Start of Block
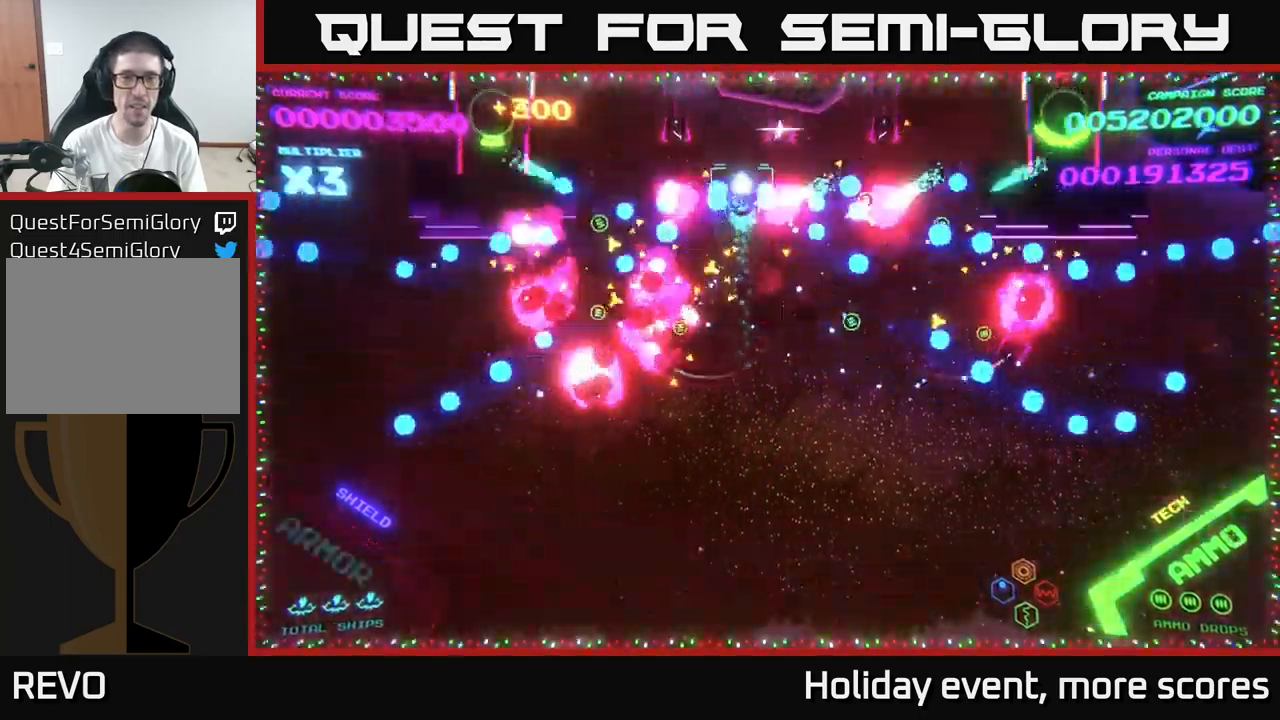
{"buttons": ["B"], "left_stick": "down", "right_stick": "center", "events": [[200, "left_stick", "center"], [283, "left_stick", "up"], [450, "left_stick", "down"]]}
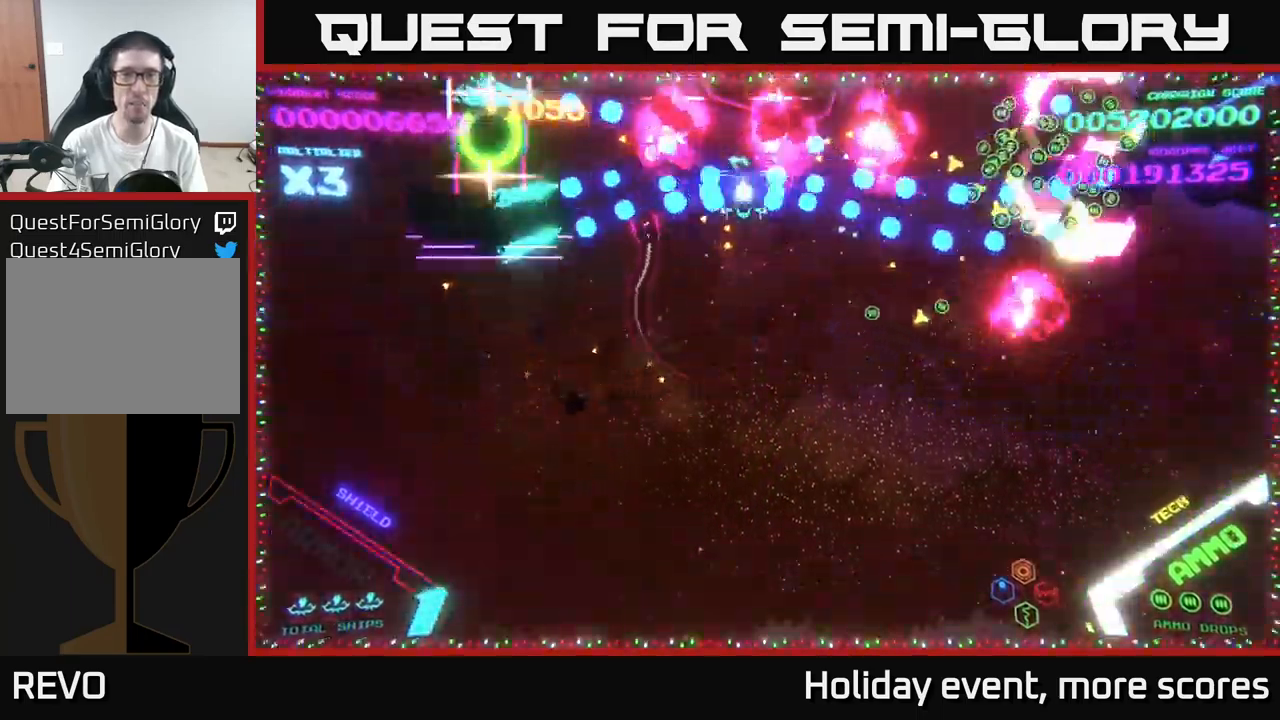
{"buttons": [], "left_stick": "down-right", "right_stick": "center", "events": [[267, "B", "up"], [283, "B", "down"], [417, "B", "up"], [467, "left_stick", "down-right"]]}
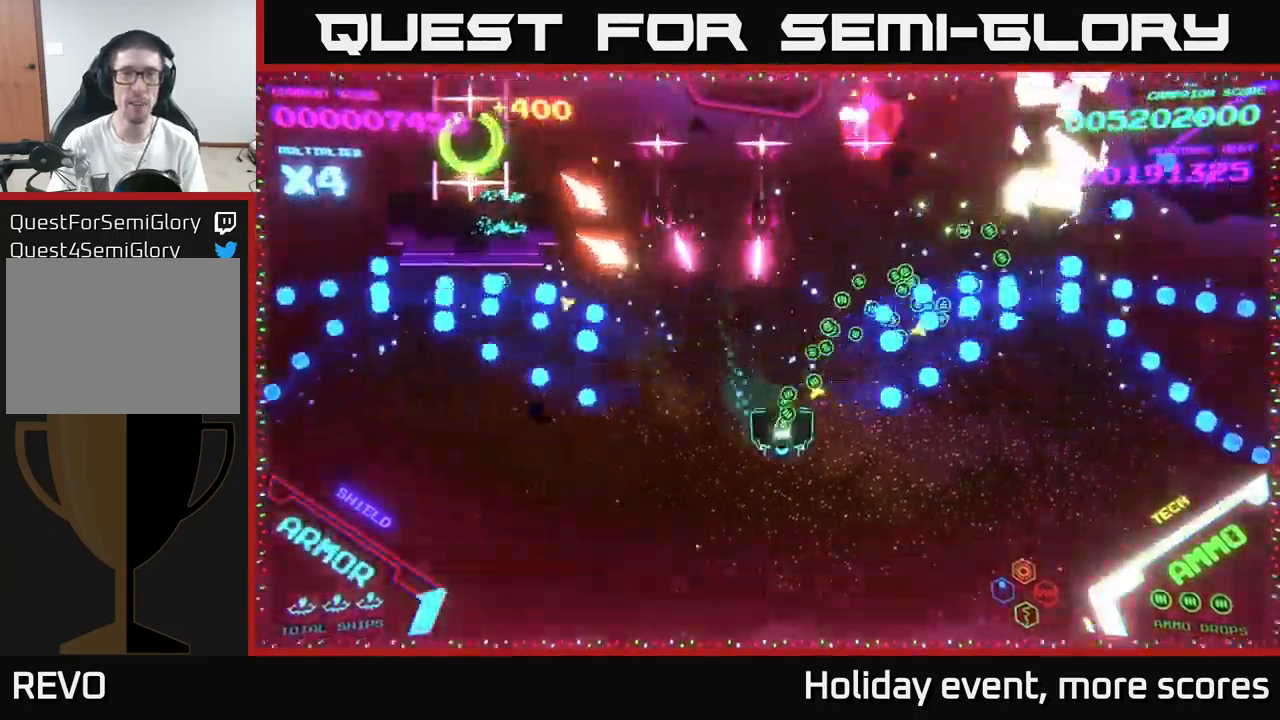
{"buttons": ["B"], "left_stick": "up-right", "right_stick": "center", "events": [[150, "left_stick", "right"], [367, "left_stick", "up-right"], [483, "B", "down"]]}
End of Block
Without including any pictures, reproduce the data exactly.

{"buttons": ["B"], "left_stick": "down", "right_stick": "center", "events": [[200, "left_stick", "center"], [283, "left_stick", "up"], [450, "left_stick", "down"]]}
{"buttons": [], "left_stick": "down-right", "right_stick": "center", "events": [[267, "B", "up"], [283, "B", "down"], [417, "B", "up"], [467, "left_stick", "down-right"]]}
{"buttons": ["B"], "left_stick": "up-right", "right_stick": "center", "events": [[150, "left_stick", "right"], [367, "left_stick", "up-right"], [483, "B", "down"]]}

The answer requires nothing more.